FIG. 2 is a diagram illustrating an agent displayed on the display 27. FIG. 2 illustrates an image of the vehicle interior when the front side is seen from the rear seat side in the vehicle 10 in which the first occupant 12 and the second occupant 14 sit as illustrated in FIG. 1.
The first agent 25 a is displayed on the first display 27 a and the second agent 25 b is displayed on the second display 27 b. The first agent 25 a is controlled such that it converses with the first occupant 12 who sits in the driver seat, and the second agent 25 b is controlled such that it converses with the second occupant 14 who sits in the right rear seat. The plurality of agents corresponding to the plurality of occupants provides speech to the corresponding occupants.
The plurality of speakers 22 is controlled such that a position of a sound image is localized at the position of the first display 27 a when first speech information of the first agent 25 a displayed on the first display 27 a is output, and are controlled such that a position of a sound image is localized at the position of the second display 27 b when second speech information of the second agent 25 b displayed on the second display 27 b is output. That is, the control unit 20 controls outputs of the plurality of speakers 22 such that the sound image of the first speech information and the sound image of the second speech information are localized at different positions. By localizing the first speech information for the first occupant 12 and the second speech information for the second occupant 14 at different positions, the occupants can easily recognize to what occupant speech information is provided.
★ ★ ★ ★
Stated goal >> In the vehicle agent passage, which seat does the occupant who converses with the second agent sit in? Rely only on the vehicle agent passage, not on the data.
★ ★ ★ ★
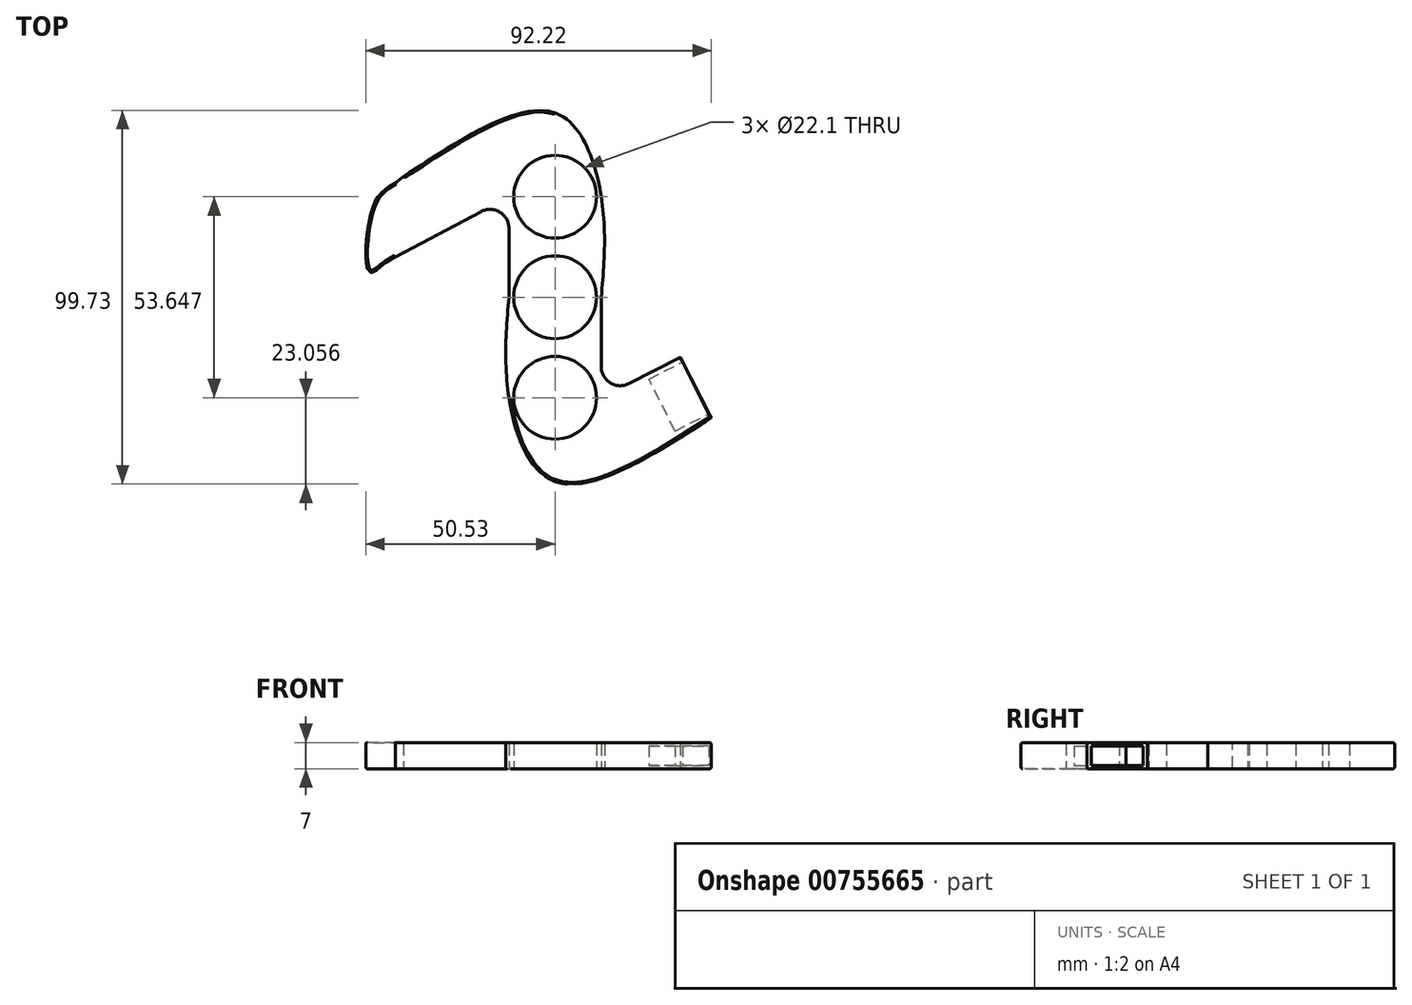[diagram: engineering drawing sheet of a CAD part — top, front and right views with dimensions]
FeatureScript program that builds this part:
annotation { "Feature Type Name" : "Feature", "Feature Type Description" : "" }
export const myFeature = defineFeature(function(context is Context, id is Id, definition is map)
    precondition{}
    {
        {
            var Q0;
            Q0=qCreatedBy(makeId("Top.planeOp"),FACE);
            var sketch = newSketch(context, id + "F0", { "sketchPlane" : qUnion([Q0])});
            skCircle(sketch, "E0", {"center": v(0, 0) * mm, "radius": 11.05 * mm});
            skCircle(sketch, "E1", {"center": v(0, -26.82) * mm, "radius": 11.05 * mm});
            skCircle(sketch, "E2.MirrorC", {"center": v(0, 26.82) * mm, "radius": 11.05 * mm});
            skLineSegment(sketch, "E3", {"start": v(11.05, 0) * mm, "end": v(12.32, 0) * mm, "construction": true});
            skLineSegment(sketch, "E4.MirrorCS", {"start": v(-11.05, 0) * mm, "end": v(-12.32, 0) * mm, "construction": true});
            skLineSegment(sketch, "E5", {"start": v(12.32, 26.82) * mm, "end": v(11.05, 26.82) * mm});
            skLineSegment(sketch, "E6", {"start": v(11.05, -26.82) * mm, "end": v(12.32, -26.82) * mm});
            skLineSegment(sketch, "E7.MirrorCS", {"start": v(-12.32, 26.82) * mm, "end": v(-11.05, 26.82) * mm});
            skLineSegment(sketch, "E8.MirrorCS", {"start": v(-11.05, -26.82) * mm, "end": v(-12.32, -26.82) * mm});
            skFitSpline(sketch, "E9", {"points": [v(-12.32, 0) * mm, v(-12.32, -26.82) * mm, v(0, -49.2) * mm, v(41.69, -32.23) * mm], "startDerivative": vector(-7.36, -84.39) * mm, "endDerivative": vector(121.47, 77.36) * mm});
            skLineSegment(sketch, "E10", {"start": v(0, 37.87) * mm, "end": v(0, 49.2) * mm});
            skLineSegment(sketch, "E11", {"start": v(-11.05, 26.82) * mm, "end": v(-11.05, 32.23) * mm});
            skLineSegment(sketch, "E12", {"start": v(-11.05, 32.23) * mm, "end": v(-40.41, 32.23) * mm});
            skFitSpline(sketch, "E13", {"points": [v(12.32, 0) * mm, v(12.32, 26.82) * mm, v(0, 49.2) * mm, v(-40.41, 32.23) * mm], "startDerivative": vector(7.4, 83.86) * mm, "endDerivative": vector(-118.35, -77.55) * mm});
            skLineSegment(sketch, "E14", {"start": v(-40.41, 32.23) * mm, "end": v(-40.41, 11.91) * mm, "construction": true});
            skLineSegment(sketch, "E15", {"start": v(33.49, -16.08) * mm, "end": v(12.32, -26.82) * mm});
            skLineSegment(sketch, "E16", {"start": v(12.32, 0) * mm, "end": v(12.32, -26.82) * mm});
            skLineSegment(sketch, "E17", {"start": v(-12.32, 0) * mm, "end": v(-12.32, 26.82) * mm});
            skLineSegment(sketch, "E18", {"start": v(-40.41, 11.91) * mm, "end": v(-12.32, 26.82) * mm});
            skLineSegment(sketch, "E19", {"start": v(-40.41, 32.23) * mm, "end": v(-42.67, 30.6) * mm});
            skLineSegment(sketch, "E20", {"start": v(-40.41, 11.91) * mm, "end": v(-42.67, 10.71) * mm});
            skFitSpline(sketch, "E21", {"points": [v(-42.67, 10.71) * mm, v(-46.18, 8.55) * mm, v(-49.5, 6.7) * mm, v(-48.58, 24.22) * mm, v(-42.67, 30.6) * mm], "startDerivative": vector(-18.54, -9.2) * mm, "endDerivative": vector(25.09, 14.2) * mm});
            skLineSegment(sketch, "E22", {"start": v(41.69, -32.23) * mm, "end": v(33.49, -16.08) * mm});
            skSolve(sketch);
        }
        {
            var Q0;
            Q0 = qSketchRegion(id + "F0", true);
            extrude(context, id + "F1", {"entities" : qUnion([Q0]), "depth" : 7 * mm, "offsetDistance" : 25.4 * mm});
        }
        {
            var Q0;
            Q0=makeQuery(id+"F1.opExtrude","SWEPT_EDGE",EDGE,{"disambiguationData":[OSD([sQuery(id+"F0.wireOp",EDGE,"E6"),sQuery(id+"F0.wireOp",EDGE,"E15"),sQuery(id+"F0.wireOp",EDGE,"E16")])]});
            fillet(context, id + "F2", {"entities" : qUnion([Q0]), "radius" : 5.08 * mm, "tangentPropagation" : true, "allowEdgeOverflow" : false});
        }
        {
            var Q0;
            Q0=makeQuery(id+"F1.opExtrude","SWEPT_EDGE",EDGE,{"disambiguationData":[OSD([sQuery(id+"F0.wireOp",EDGE,"E7.MirrorCS"),sQuery(id+"F0.wireOp",EDGE,"E17"),sQuery(id+"F0.wireOp",EDGE,"E18")])]});
            fillet(context, id + "F3", {"entities" : qUnion([Q0]), "radius" : 5.08 * mm, "tangentPropagation" : true, "allowEdgeOverflow" : false});
        }
        {
            var Q0;
            Q0=makeQuery(id+"F1.opExtrude","CAP_EDGE",EDGE,{"disambiguationData":[OSD([sQuery(id+"F0.wireOp",EDGE,"E2.MirrorC")])],"isStart":false});
            fillet(context, id + "F4", {"entities" : qUnion([Q0]), "radius" : 0.43 * mm, "tangentPropagation" : true, "allowEdgeOverflow" : false});
        }
        {
            var Q0;
            Q0=makeQuery(id+"F1.opExtrude","SWEPT_FACE",FACE,{"disambiguationData":[OSD([sQuery(id+"F0.wireOp",EDGE,"E0")])]});
            fillet(context, id + "F5", {"entities" : qUnion([Q0]), "radius" : 0.43 * mm, "tangentPropagation" : true, "allowEdgeOverflow" : false});
        }
        {
            var Q0;
            Q0=makeQuery(id+"F1.opExtrude","SWEPT_FACE",FACE,{"disambiguationData":[OSD([sQuery(id+"F0.wireOp",EDGE,"E2.MirrorC")])]});
            var Q1;
            Q1=makeQuery(id+"F1.opExtrude","SWEPT_FACE",FACE,{"disambiguationData":[OSD([sQuery(id+"F0.wireOp",EDGE,"E1")])]});
            fillet(context, id + "F6", {"entities" : qUnion([Q0, Q1]), "radius" : 0.43 * mm, "tangentPropagation" : true, "allowEdgeOverflow" : false});
        }
        {
            var Q0;
            Q0=makeQuery(id+"F1.opExtrude","CAP_FACE",FACE,{"disambiguationData":[OSD([sQuery(id+"F0.wireOp",EDGE,"E0"),sQuery(id+"F0.wireOp",EDGE,"E1"),sQuery(id+"F0.wireOp",EDGE,"E2.MirrorC"),sQuery(id+"F0.wireOp",EDGE,"E9"),sQuery(id+"F0.wireOp",EDGE,"E13"),sQuery(id+"F0.wireOp",EDGE,"SSbbWdvb-wKyO-htta-P4pP-IS62pagtKvRM"),sQuery(id+"F0.wireOp",EDGE,"E15"),sQuery(id+"F0.wireOp",EDGE,"E16"),sQuery(id+"F0.wireOp",EDGE,"E17"),sQuery(id+"F0.wireOp",EDGE,"E18"),sQuery(id+"F0.wireOp",EDGE,"E19"),sQuery(id+"F0.wireOp",EDGE,"E20"),sQuery(id+"F0.wireOp",EDGE,"E21")])],"isStart":false});
            fillet(context, id + "F7", {"entities" : qUnion([Q0]), "radius" : 0.43 * mm, "tangentPropagation" : true, "allowEdgeOverflow" : false});
        }
        {
            var Q0;
            Q0=makeQuery(id+"F1.opExtrude","CAP_FACE",FACE,{"disambiguationData":[OSD([sQuery(id+"F0.wireOp",EDGE,"E0"),sQuery(id+"F0.wireOp",EDGE,"E1"),sQuery(id+"F0.wireOp",EDGE,"E2.MirrorC"),sQuery(id+"F0.wireOp",EDGE,"E9"),sQuery(id+"F0.wireOp",EDGE,"E13"),sQuery(id+"F0.wireOp",EDGE,"SSbbWdvb-wKyO-htta-P4pP-IS62pagtKvRM"),sQuery(id+"F0.wireOp",EDGE,"E15"),sQuery(id+"F0.wireOp",EDGE,"E16"),sQuery(id+"F0.wireOp",EDGE,"E17"),sQuery(id+"F0.wireOp",EDGE,"E18"),sQuery(id+"F0.wireOp",EDGE,"E19"),sQuery(id+"F0.wireOp",EDGE,"E20"),sQuery(id+"F0.wireOp",EDGE,"E21")])],"isStart":true});
            fillet(context, id + "F8", {"entities" : qUnion([Q0]), "radius" : 0.43 * mm, "tangentPropagation" : true, "allowEdgeOverflow" : false});
        }
        {
            var Q0;
            Q0=makeQuery(id+"F1.opExtrude","SWEPT_FACE",FACE,{"disambiguationData":[OSD([sQuery(id+"F0.wireOp",EDGE,"E22")])]});
            var sketch = newSketch(context, id + "F9", { "sketchPlane" : qUnion([Q0])});
            skLineSegment(sketch, "E23.bottom", {"start": v(-46.35, 6.13) * mm, "end": v(-30.82, 6.13) * mm});
            skLineSegment(sketch, "E23.top", {"start": v(-46.35, 0.88) * mm, "end": v(-30.82, 0.88) * mm});
            skLineSegment(sketch, "E23.left", {"start": v(-46.35, 6.13) * mm, "end": v(-46.35, 0.88) * mm});
            skLineSegment(sketch, "E23.right", {"start": v(-30.82, 6.13) * mm, "end": v(-30.82, 0.88) * mm});
            skSolve(sketch);
        }
        {
            var Q0;
            Q0 = qSketchRegion(id + "F9", true);
            extrude(context, id + "F10", {"entities" : qUnion([Q0]), "operationType" : NewBodyOperationType.REMOVE, "oppositeDirection" : true, "depth" : 10.16 * mm, "offsetDistance" : 25.4 * mm});
        }
    });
★ ★ ★ ★
Response for this exercise >> The right rear seat.